PROBLEM TO SOLVE →
Please answer these from the text on dimensions below:
1. How is "the dimension of b" written?
2. What metaphor does the table give for multiplication?
3. What fraction of a right angle is a grad?

PROVIDED TEXT →
·····
15.3 Arithmetic with dimensions
Recall the rules for arithmetic dimensioned quantities. We restate them briefly with the square-bracket notation for “the dimension of.” For instance, “the dimension of \(b\)” is written \([b]\). We also write \([1]\) to stand for the dimension of a pure number, that is, a quantity without dimension.
Operation | Result | Only if satisfies | Metaphor |
---|---|---|---|
Multiplication | \([a \times b] = [a] \times [b]\) | anything goes | promiscuous |
Division | \([a \div b] = [a] \div [b]\) | anything goes | promiscuous |
Addition | \([a + b] = [a]\) | \([a] = [b]\) | monogomous |
Subtraction | \([a - b] = [a]\) | \([a] = [b]\) | monogomous |
Trigonometric | \([\sin(a)] = [1]\) | \([a] = [1]\) | celibate |
Exponential | \([e^a] = [1]\) | \([a] = [1]\) (of course, \([e] = [1]\)) | celibate |
Power-law | \([b ^ a] = \underbrace{[b]\times[b]\times ...\times [b]}_{a\ \ \text{times}}\) | \([a] = [1]\) with \(a\) an integer | exponent celibate |
Square root | \([\sqrt{b}] = [c]\) | \([b] = [c\times c]\) | idiosyncratic |
Cube root | \([\sqrt[3]{b}] = [c]\) | \([b] = [c \times c \times c]\) | idiosyncratic |
Bump | \([\text{bump}(a)] = [1]\) | \([a] = [1]\) | celibate |
Sigmoid | \([\text{sigmoid}(a)] = [1]\) | \([a] = [1]\) | celibate |
15.4 Dimensionless numbers
In many STEM fields, worker use special, usually named quantities that are dimensionless. Being dimensionless is different from having no units. For instance, an angle is a dimensionless quantity (arc length divided by radius length) but is stated in units. For instance, 90 degrees is the same as \(\pi\) radians. (More obscurely, some fields use “grads.” A grad is one-hundredth of a right angle, that is, a little less than a degree.) Many people have heard of the “mach” and that 1 mach corresponds to the speed of sound. But speed has dimension—L/T, as in meters per second or miles per hour. And mach is a dimensionless quantity. How is mach constructed to be dimensionless and yet still be about speed?
·····
Pose landmark coordinates:
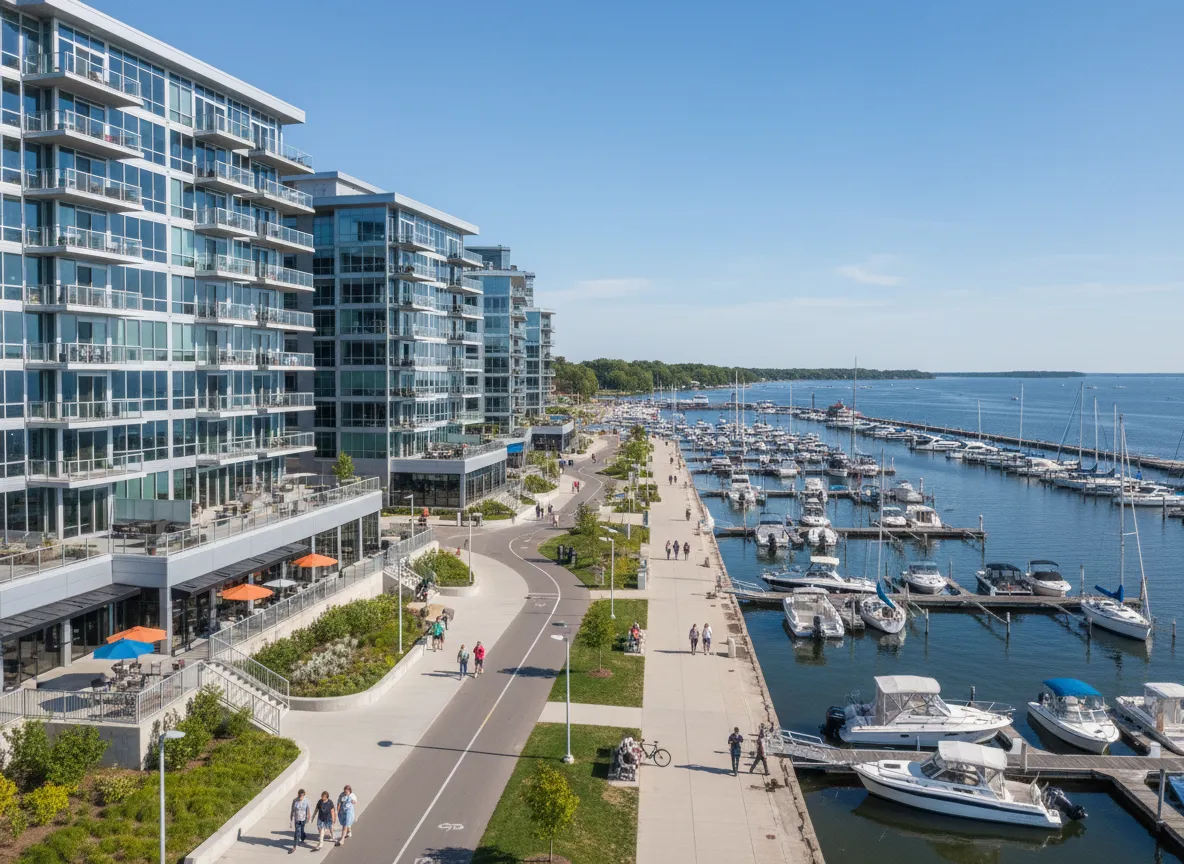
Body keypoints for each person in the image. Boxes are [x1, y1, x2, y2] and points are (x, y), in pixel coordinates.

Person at [290, 788, 311, 853]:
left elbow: (308, 809)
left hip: (303, 819)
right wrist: (291, 819)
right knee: (296, 832)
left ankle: (303, 837)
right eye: (299, 795)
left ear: (304, 795)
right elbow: (292, 810)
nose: (300, 797)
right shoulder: (295, 800)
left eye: (302, 796)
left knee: (302, 831)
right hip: (297, 819)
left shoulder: (306, 801)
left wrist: (308, 817)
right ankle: (294, 846)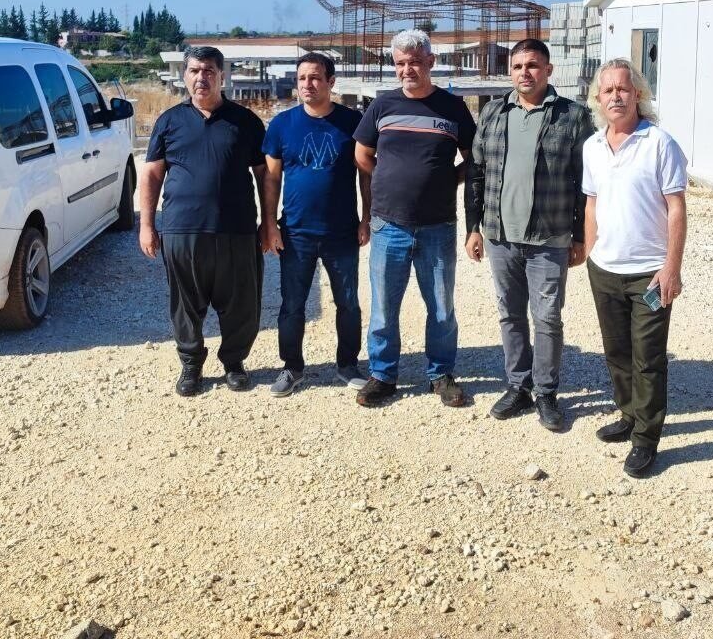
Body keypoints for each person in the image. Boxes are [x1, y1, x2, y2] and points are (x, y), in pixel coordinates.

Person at [465, 38, 595, 431]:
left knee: (548, 318)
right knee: (510, 314)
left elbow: (585, 182)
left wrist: (579, 236)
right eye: (518, 66)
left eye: (533, 65)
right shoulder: (493, 112)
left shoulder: (572, 116)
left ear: (548, 70)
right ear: (510, 71)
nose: (525, 73)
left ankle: (546, 393)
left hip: (549, 238)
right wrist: (473, 228)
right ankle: (518, 386)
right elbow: (476, 172)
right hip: (500, 235)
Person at [139, 46, 275, 397]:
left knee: (242, 303)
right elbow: (152, 175)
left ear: (221, 76)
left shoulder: (245, 121)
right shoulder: (169, 122)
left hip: (237, 229)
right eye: (195, 71)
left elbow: (265, 175)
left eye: (209, 71)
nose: (202, 77)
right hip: (182, 230)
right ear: (185, 76)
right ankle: (191, 365)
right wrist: (147, 225)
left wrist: (268, 224)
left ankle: (234, 362)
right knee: (185, 303)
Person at [352, 29, 477, 408]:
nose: (408, 70)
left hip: (438, 225)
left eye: (415, 62)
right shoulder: (382, 106)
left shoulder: (453, 108)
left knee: (441, 305)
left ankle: (440, 374)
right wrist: (389, 181)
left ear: (430, 63)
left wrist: (447, 180)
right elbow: (362, 154)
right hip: (388, 224)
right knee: (383, 306)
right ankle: (382, 375)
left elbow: (473, 158)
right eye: (401, 63)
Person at [582, 58, 688, 478]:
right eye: (607, 90)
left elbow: (676, 208)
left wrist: (672, 267)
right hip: (605, 269)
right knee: (617, 352)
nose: (616, 96)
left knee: (648, 358)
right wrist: (591, 254)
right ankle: (628, 415)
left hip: (650, 274)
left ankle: (646, 438)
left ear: (638, 94)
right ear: (598, 98)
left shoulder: (659, 143)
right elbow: (591, 204)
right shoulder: (593, 147)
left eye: (623, 89)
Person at [262, 52, 372, 396]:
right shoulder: (282, 124)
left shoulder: (352, 122)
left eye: (315, 77)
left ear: (330, 82)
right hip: (296, 232)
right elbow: (271, 179)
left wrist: (366, 218)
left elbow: (366, 174)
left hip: (342, 232)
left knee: (348, 303)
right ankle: (291, 367)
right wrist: (269, 224)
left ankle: (348, 364)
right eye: (302, 78)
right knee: (292, 305)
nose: (307, 84)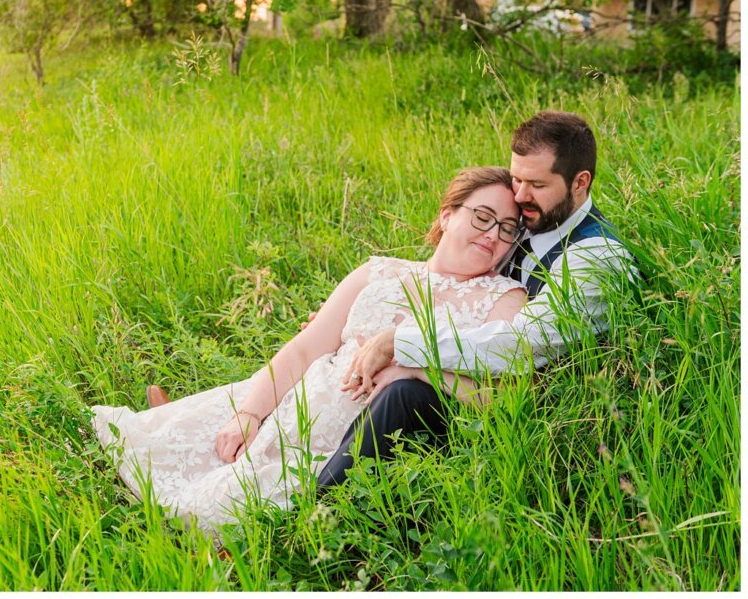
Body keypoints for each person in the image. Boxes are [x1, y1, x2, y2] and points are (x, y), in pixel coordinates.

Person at [91, 166, 527, 528]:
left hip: (366, 434)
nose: (494, 235)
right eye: (482, 217)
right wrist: (250, 413)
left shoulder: (504, 299)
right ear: (448, 215)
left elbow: (502, 400)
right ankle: (194, 420)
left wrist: (414, 368)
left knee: (218, 505)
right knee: (179, 441)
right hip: (303, 401)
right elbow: (305, 349)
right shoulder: (380, 271)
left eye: (508, 228)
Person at [316, 110, 631, 489]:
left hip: (528, 415)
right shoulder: (532, 216)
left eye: (536, 184)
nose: (519, 196)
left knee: (405, 394)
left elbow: (522, 345)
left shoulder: (596, 259)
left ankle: (322, 512)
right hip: (465, 378)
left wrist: (404, 348)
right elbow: (452, 272)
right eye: (516, 178)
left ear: (580, 182)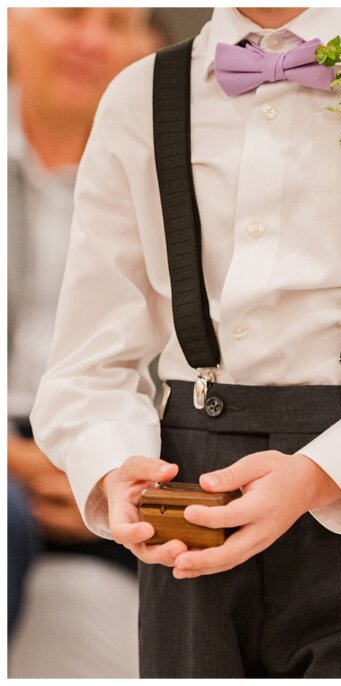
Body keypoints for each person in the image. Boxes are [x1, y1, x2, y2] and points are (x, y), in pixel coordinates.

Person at [31, 7, 341, 678]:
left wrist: (320, 476)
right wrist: (112, 465)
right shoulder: (141, 96)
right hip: (191, 494)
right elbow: (90, 359)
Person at [7, 7, 164, 638]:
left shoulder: (172, 179)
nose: (91, 40)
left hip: (117, 444)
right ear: (11, 20)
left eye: (119, 23)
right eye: (71, 12)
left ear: (150, 47)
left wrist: (101, 470)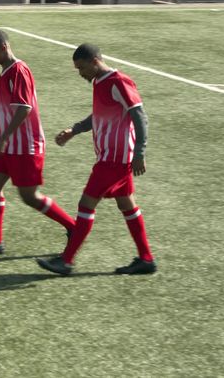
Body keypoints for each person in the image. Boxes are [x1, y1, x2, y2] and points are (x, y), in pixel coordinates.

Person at [37, 43, 156, 276]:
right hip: (110, 158)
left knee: (86, 204)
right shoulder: (100, 83)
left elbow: (140, 116)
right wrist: (75, 129)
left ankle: (67, 260)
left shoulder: (119, 81)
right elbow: (100, 114)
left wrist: (140, 151)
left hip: (115, 159)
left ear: (94, 62)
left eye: (81, 68)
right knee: (127, 204)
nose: (80, 74)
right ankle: (146, 259)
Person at [0, 29, 75, 255]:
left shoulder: (19, 71)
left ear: (3, 48)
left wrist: (3, 137)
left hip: (24, 146)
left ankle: (74, 227)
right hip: (7, 145)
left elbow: (24, 109)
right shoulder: (6, 71)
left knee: (30, 197)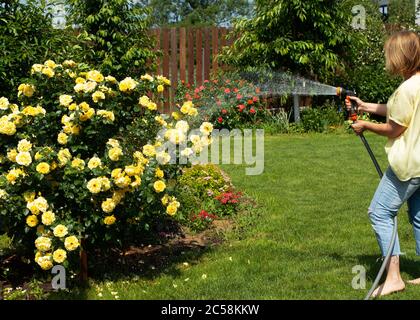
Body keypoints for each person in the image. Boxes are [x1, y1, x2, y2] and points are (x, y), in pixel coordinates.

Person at [347, 31, 420, 297]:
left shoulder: (406, 88)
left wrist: (364, 125)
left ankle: (393, 278)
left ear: (400, 56)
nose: (387, 60)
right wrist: (365, 106)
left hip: (407, 166)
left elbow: (394, 128)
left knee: (379, 213)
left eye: (389, 54)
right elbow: (400, 112)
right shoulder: (417, 84)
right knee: (419, 216)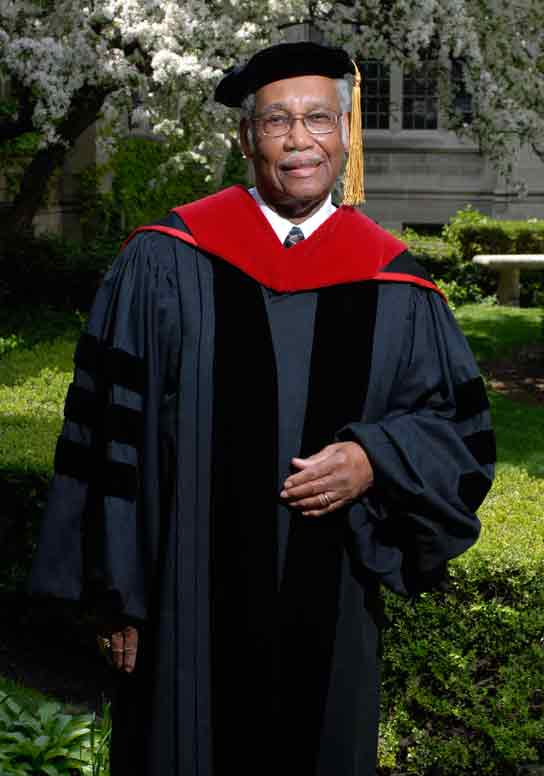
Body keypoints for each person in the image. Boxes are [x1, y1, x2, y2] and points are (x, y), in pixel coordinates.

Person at [29, 41, 495, 776]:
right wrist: (115, 593)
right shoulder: (165, 261)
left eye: (318, 119)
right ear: (247, 137)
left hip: (332, 610)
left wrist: (377, 458)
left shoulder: (396, 284)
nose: (300, 140)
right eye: (279, 122)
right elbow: (108, 437)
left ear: (346, 134)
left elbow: (458, 437)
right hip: (185, 612)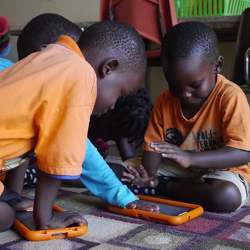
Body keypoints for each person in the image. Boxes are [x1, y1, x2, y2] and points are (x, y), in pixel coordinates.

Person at [0, 18, 148, 232]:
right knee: (4, 217)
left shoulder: (53, 56)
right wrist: (45, 217)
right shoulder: (80, 76)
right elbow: (58, 155)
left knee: (8, 207)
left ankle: (10, 197)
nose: (114, 104)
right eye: (119, 93)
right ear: (108, 68)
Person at [123, 21, 250, 213]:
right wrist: (147, 175)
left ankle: (165, 188)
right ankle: (159, 184)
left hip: (221, 172)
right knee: (119, 175)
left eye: (195, 85)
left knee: (226, 197)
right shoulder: (164, 101)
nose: (185, 94)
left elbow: (242, 153)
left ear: (217, 66)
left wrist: (190, 158)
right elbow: (153, 148)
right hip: (177, 169)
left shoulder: (230, 97)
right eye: (175, 86)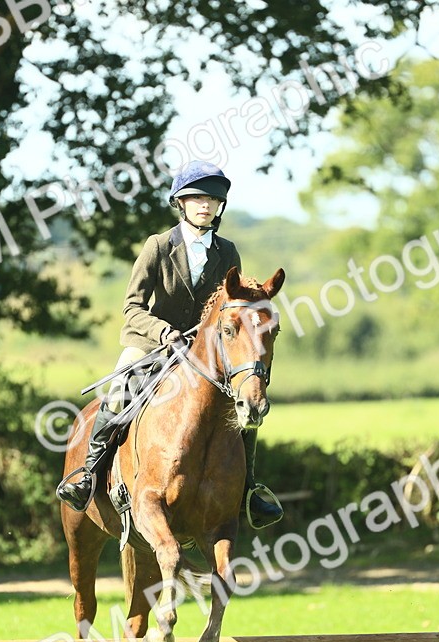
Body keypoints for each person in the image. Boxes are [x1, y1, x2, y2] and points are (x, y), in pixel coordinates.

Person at [55, 160, 284, 529]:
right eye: (197, 199)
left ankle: (249, 490)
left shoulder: (228, 252)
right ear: (181, 202)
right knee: (117, 392)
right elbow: (132, 307)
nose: (205, 206)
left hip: (204, 353)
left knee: (242, 405)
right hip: (152, 343)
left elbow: (230, 309)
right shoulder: (158, 246)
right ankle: (87, 475)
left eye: (212, 200)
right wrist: (163, 333)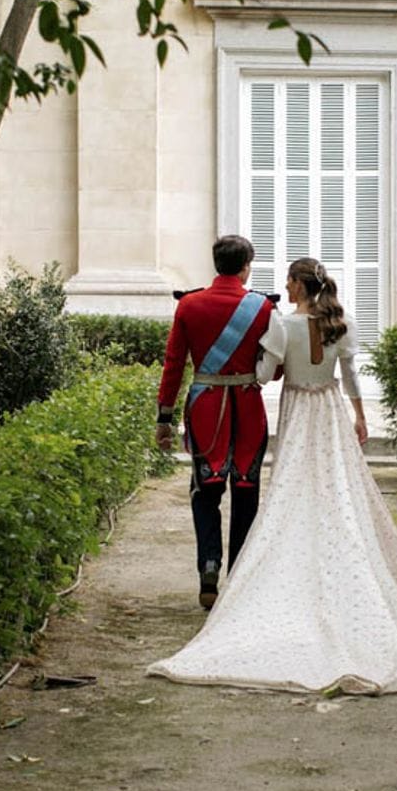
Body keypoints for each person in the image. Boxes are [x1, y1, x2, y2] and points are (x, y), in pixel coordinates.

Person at [148, 257, 397, 695]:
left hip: (293, 409)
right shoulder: (339, 323)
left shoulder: (279, 324)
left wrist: (248, 373)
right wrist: (360, 417)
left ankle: (223, 572)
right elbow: (350, 375)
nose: (284, 286)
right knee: (336, 491)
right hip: (329, 410)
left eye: (289, 281)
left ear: (297, 284)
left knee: (288, 490)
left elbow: (262, 375)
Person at [156, 235, 285, 610]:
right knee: (246, 492)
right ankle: (239, 578)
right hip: (247, 409)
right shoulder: (261, 307)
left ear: (216, 264)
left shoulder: (190, 304)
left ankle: (208, 570)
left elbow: (174, 365)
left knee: (205, 492)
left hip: (205, 411)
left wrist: (164, 417)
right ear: (247, 266)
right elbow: (273, 370)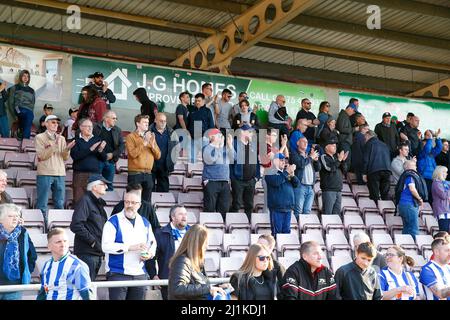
·····
REPLY →
1. [b]
2. Promiscuous
3. One-hundredth